Just over three months after Typhoon Ruby struck the municipality of Dolores in Eastern Samar, many of the region’s farmers are now on the road to recovery and harvesting new crops following a farmer-to-farmer organic seed transfer.
After Typhoon Ruby made landfall, a group of farmers from Cebu, Bohol and Negros collected ecologically farmed rice seeds, root crops, vegetable seeds and organic fertilizers . Together with Greenpeace, they delivered seeds to 125 of the most affected farmers in Dolores, making it the first seeds distribution in Dolores post Ruby.
Dolores Mayor Emiliana Villacarillo said that while the municipality of Dolores is considered “the Rice Granary of Eastern Samar”, local farmers also plant coconut and abaca. “The first thing affected by Ruby was our coconut trees, primarily because of its height. Next were the rice fields, because it was flooded and the rice plants were submerged into the water for a few days. The water-resistant rice varieties were only the ones that survived,” said Mayor Villacarillo.

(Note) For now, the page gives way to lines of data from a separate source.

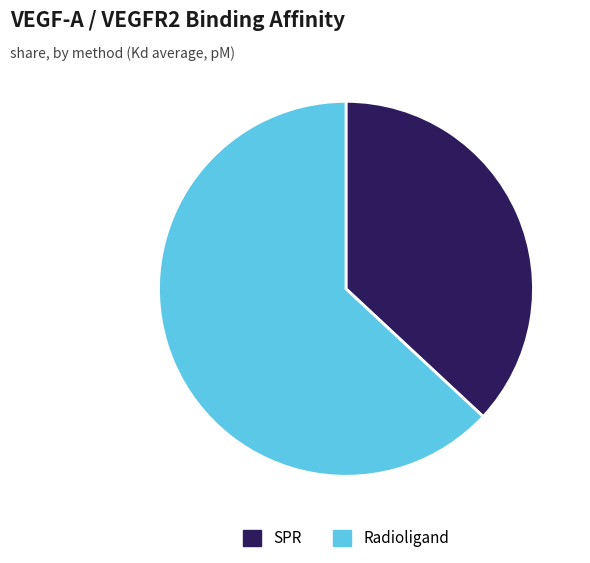

Is there a majority slice in this chart?

Yes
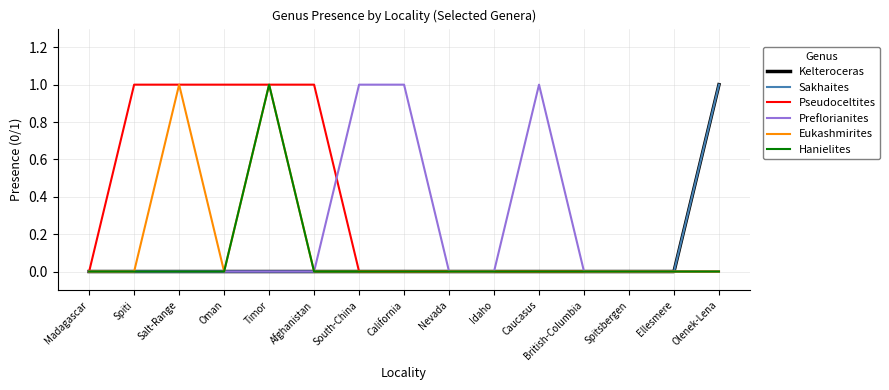

Which category has the lowest value in the Sakhaites series?

Madagascar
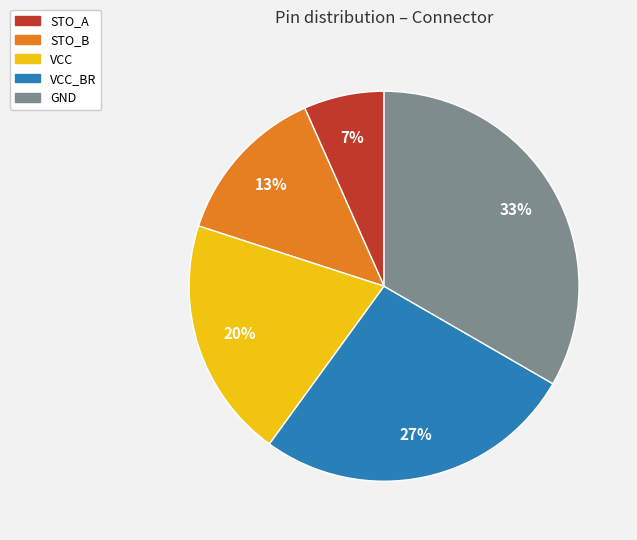

Is there any slice that represents more than half of the pie?

No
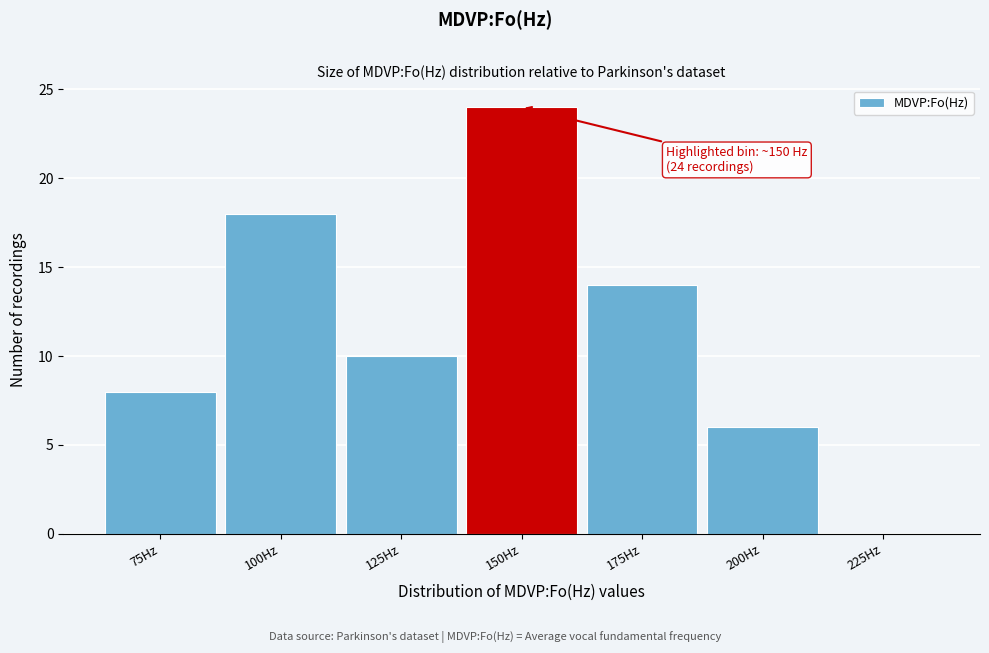

Which category has the highest value across all series?

150Hz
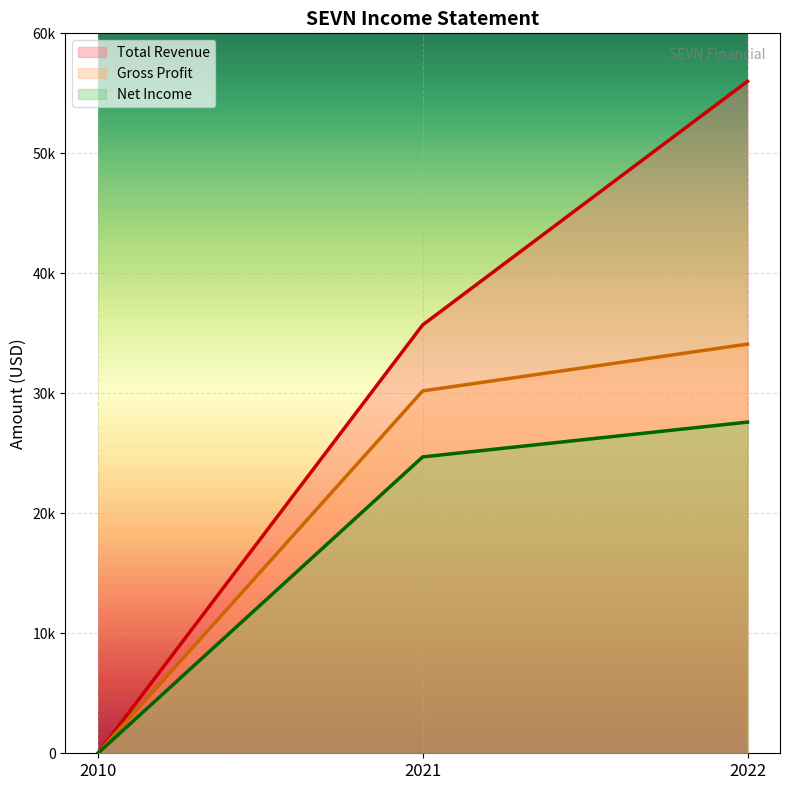

Which series changed the most between 2010 and 2021?

Total Revenue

Adriano Aclan, a local farmer from Barangay Jicontol recounted that when Typhoon Ruby hit, his fields were washed out. “It’s a good thing there were relief operations, where I got one sack of seeds. That is what I planted,” said Aclan.
Another farmer and seed recipient, Elena Badidoy from Barangay Del Pilar said, “you wouldn’t know what to do right after the typhoon … but we’ve recovered a bit now because we were able to plant rice. We’re harvesting now.”
Now back on their feet, the farming community of Dolores is thankful for the support extended to them by their fellow farmers from the Visayas region who donated not only the much-needed seeds, but also their valuable expertise. Farmers in Dolores have also learned a very valuable lesson of not just planting one type of crop, but to diversify their agricultural lands to be more resilient to extreme weather events.
“The intention is to build biodiversity which will actually enable the farming system of Dolores to be much more resilient to typhoons or droughts,” said Wilhemina Pelegrina, Greenpeace Regional Coordinator for Ecological Food and Agriculture Campaign. “We also looked for a long-term solution in addressing impacts of climate change. It is not only a one-time seed distribution activity,” Pelegrina added.
The urgency of crop diversification has been highlighted by a warning from the Philippines’ meteorological service PAGASA earlier this month that a weak El Niño is likely to affect the rainfall patterns across the country in coming months.
“Diversified farming is one of the practices of ecological agriculture which Greenpeace is advocating for and calling on the government to support. Ecological farming will help protect farmer’s livelihoods, by providing them with other products to harvest, in times of typhoons and El Niño,” Pelegrina said.